Finding trends in data about car accidents to learn about the conditions car accidents occur.

Introduction and Hypothesis

I used a Kaggle dataset about car accidents in the United Kingdom from 2005 to 2015. By observing trends in the data, I hoped to learn about conditions car accidents occur. Before exploring the data, I hypothesized that most accidents happen when dangerous circumstances arise like slippery roads or malfunctioning traffic signals.

Methods

I used Python to complete this project. Here are the steps I followed:

(1) read the data into Python

(2) selecte specific columns to explore further

(3) clean data by removing missing values and duplicates

(4) create graphs to see trends in the data. I used histograms, pie charts, box charts, bar graphs, and scatterplots

(5) interpret graphs to find trends in the data

(6) formed a conclusion

Conclusion

Variables Unrelated to Driving Conditions

  • most accidents happen during the hours where most people are awake, and they are scattered fairly evenly across the days of the week.

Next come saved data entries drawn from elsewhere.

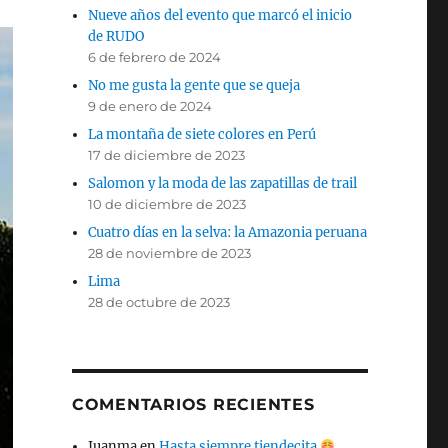
Nueve años del evento que marcó el inicio
de RUDO
6 de febrero de 2024
No me gusta la gente que se queja
9 de enero de 2024
La montaña de siete colores en Perú
17 de diciembre de 2023
Salomon y la moda de las zapatillas de trail
10 de diciembre de 2023
Cuatro días en la selva: la Amazonia peruana
28 de noviembre de 2023
Lima
28 de octubre de 2023
COMENTARIOS RECIENTES
Juanma
en
Hasta siempre tiendecita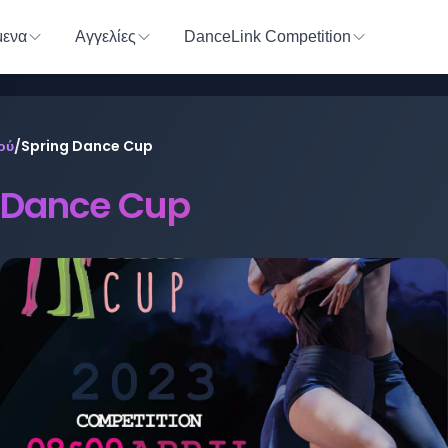
ενα
Αγγελίες
DanceLink Competition
ού
/
Spring Dance Cup
 Dance Cup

  • most accidents materialize on single carriageway roads with speed limits between 30 and 40 miles per hour. Roads like this are often found in suburbs.

Variables Related to Driving Conditions

  • most accidents occur under safe and normal conditions.

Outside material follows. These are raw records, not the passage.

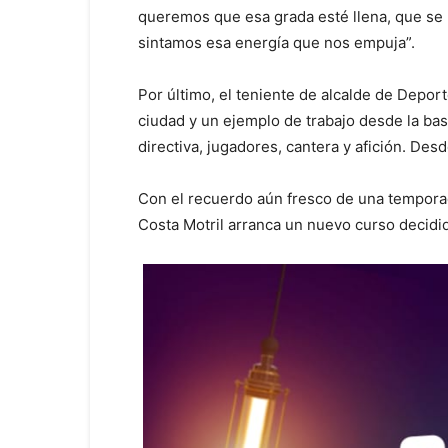
queremos que esa grada esté llena, que se 
sintamos esa energía que nos empuja”.
Por último, el teniente de alcalde de Depor
ciudad y un ejemplo de trabajo desde la bas
directiva, jugadores, cantera y afición. D
Con el recuerdo aún fresco de una temporada
Costa Motril arranca un nuevo curso decidid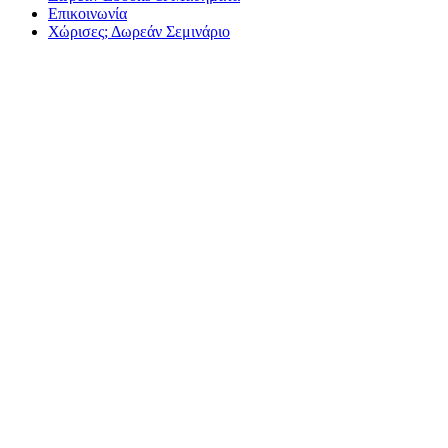
Επικοινωνία
Χώρισες; Δωρεάν Σεμινάριο
Οι δύο μο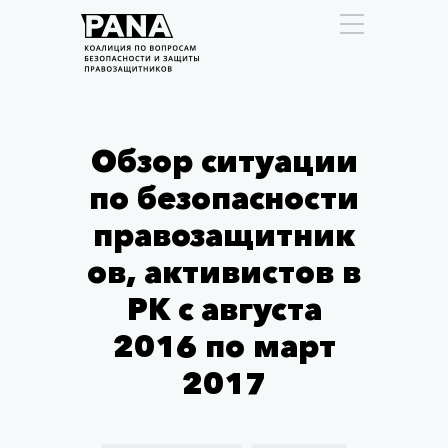
Обзор ситуации
по безопасности
правозащитник
ов, активистов в
РК с августа
2016 по март
2017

Variables Related to the Accident

  • most accidents are minor with a small number of vehicles involved.

Variables Related to Pedestrians in the Accident

  • when pedestrians are involved in a car accident, usually there are no safety features such as a crossing guard or traffic signal to alert drivers about the pedestrian’s presence.

Comparing Variables to Number of Casualties

  • number of casualties is an indicator of accident severity, so I chose to examine that.

    • there is a positive relationship between speed limit and average number of casualties. This relationship is roughly linear.

    • there is a positive relationship between number of vehicles and average number of casualties. The relationship trends in an exponential direction, aside from several outlier data points.